Apricot Preserves with Rose

by autumn on June 2, 2015

Apricot Preserves with Rose // Autumn Makes & Does

There have been a lot of pictures of rhubarb on Instagram lately. For nearly the past ten years I’ve marked my year with rhubarb at the greenmarket–the pink messiah of spring.

Apricot Preserves with Rose // Autumn Makes & DoesI’m deeply grateful for all that has come my way in the past year–the ways that I’ve been able to stretch and all that my new habitat has afforded me. I’m a happy desert creature for sure.

Making my way west and deciding to live in a rural area hasn’t been without its challenges and the big one for me–as someone who makes a living in part writing about eating locally and seasonally year round–has been the barriers to eating locally and seasonally year round.

Apricot Preserves with Rose // Autumn Makes & Does

It has been almost a year and I’m still working to establish a seasonal rhythm, figuring out how to keep a steady supply of sustainable, whole foods in my fridge, and mourning the loss of u-pick strawberries.

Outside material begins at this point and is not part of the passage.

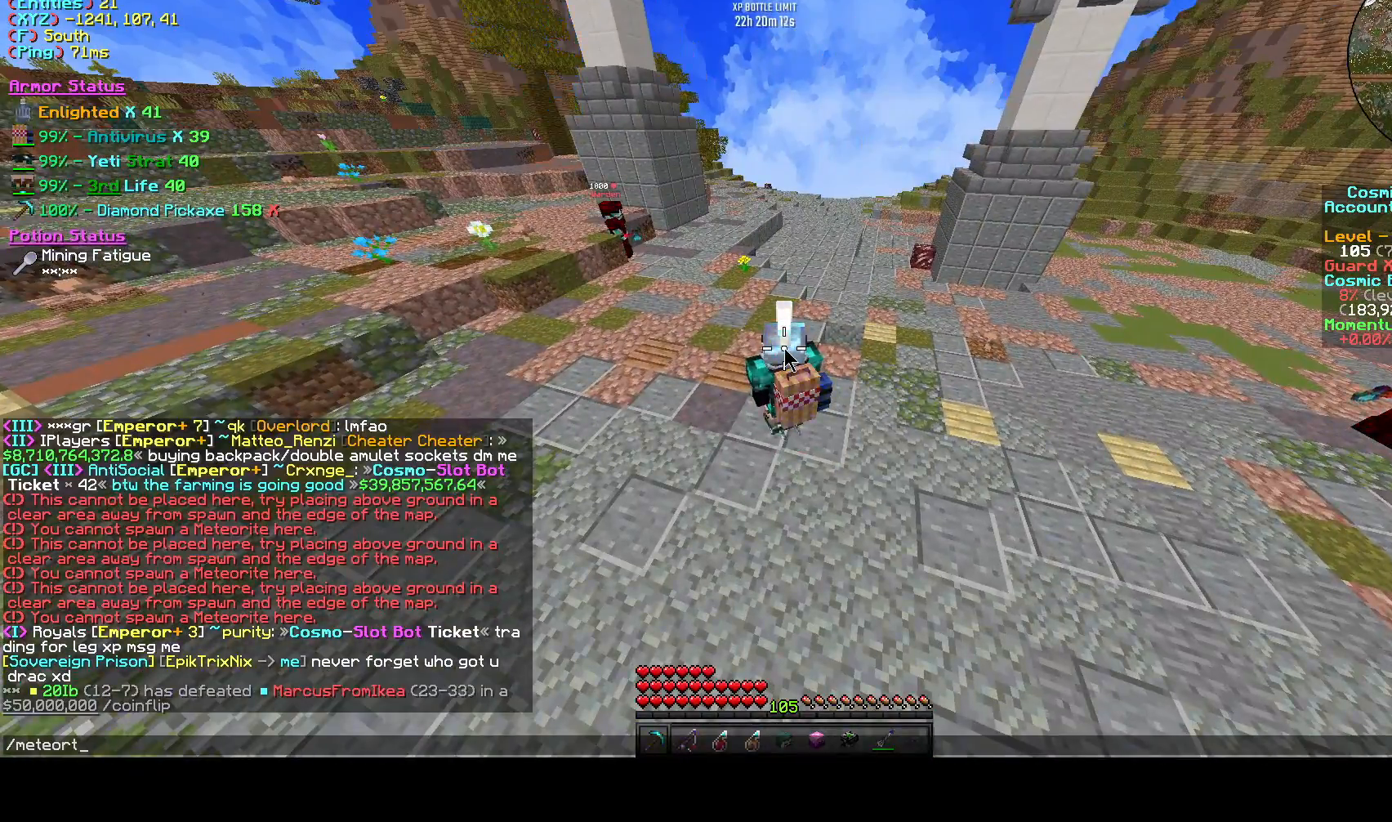
{"keys": [], "events": []}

So this is all to say, no rhubarb.

And last week, I was really pouting about my rhubarb plight. And just generally feeling angst about moving to a place that, at times, makes it feel harder to do my job. It’s one thing to be aware of the socio-economic challenges of having access to good food, but it’s another thing to be in the midst of it. The biggest grocery store in our town–the one with the most produce and organic options–is closing in a couple weeks.

Apricot Preserves with Rose // Autumn Makes & Does

Missing local rhubarb is, of course, a very first world problem. But the genuine sense of loss I feel at not being able to eat locally year round (yet!), speaks to the power, I think, of syncing up our lives–even in small ways–with the seasons.

After my down week, I saw a friend at a baby shower Saturday and she handed me a brown paper bag. Apricots! She’s lucky I didn’t burst into tears. What a sweet lesson that bag of backyard apricots was.

Apricot Preserves with Rose // Autumn Makes & Does

I happily turned them into this apricot rose preserves, a riff on the Blue Chair Fruit recipe that Lottie + Doof mentions here. The apricots smelled so lovely and floral when they were cooking, I just had to amp that aspect up a bit. A note on adding rosewater: it’s on the level of drops. When you can smell it and you’re not quite sure if you can taste it, you’ve added enough. I tend to think that adding rosewater to taste is the best policy because it can be a polarizing ingredient.

This makes just a pint, so if you didn’t want to process it in a water-bath canner, you could stash it in the fridge. I processed mine in quarter pint jars so that I had plenty to share.

Apricot Preserves with Rose // Autumn Makes & Does


Apricot Preserves with Rose
Recipe TypePreserves
Author: Autumn Giles
Prep time: 10 mins, plus an overnight rest
Cook time:
Total time: 20 mins
Serves: makes 1 pint
A simple apricot preserve with rose
  • 1.4 pounds pitted apricots (1.6 ounces before pitting)
  • 8 ounces white sugar
  • 1 tablespoon lemon juice
  • Rosewater to taste
  1. Use your hands to pull apart the apricots into roughly halves. No need to peel them! Pop out and discard the pits as you go.
  2. Place the halved apricots in a large bowl and add the sugar and lemon juice. Stir to combine. Cover the mixture and refrigerate overnight.
  3. On the second day, transfer the fruit sugar mixture to a wide, shallow pan. A large high-sided skillet is ideal!
  4. Bring to a boil over high heat and continue cooking on high until a dollop placed on a plate and cooled for a couple minutes in the freezer does not run together when you drag your finger through it (see above). The cooking time will really vary based on the size and shape of your pan, but mine was around 6-7 minutes so it happens fast! Stir in the rosewater to taste (or skip it if you don’t have any) once the preserve is off the heat.
  5. Transfer to a pint jar and refrigerate or transfer to half-pint or quarter-pint jars and process in a boiling water bath canner for ten minutes, adjusting for altitude as needed. More info on water bath processing here.


  • It has been my experience that apricots will break down enough that there’s no need to cut them up beyond halving, especially if the final texture that you’re aiming for is a preserve (my preference) rather than a jam.  That said, if yours are particularly large, you may quarter them.

{ 2 comments… read them below or add one }

1 Shae June 2, 2015 at 10:35 pm

Autumn this is beautiful in every way. I love following your new adventure, and I’m so glad those apricots made their way to you.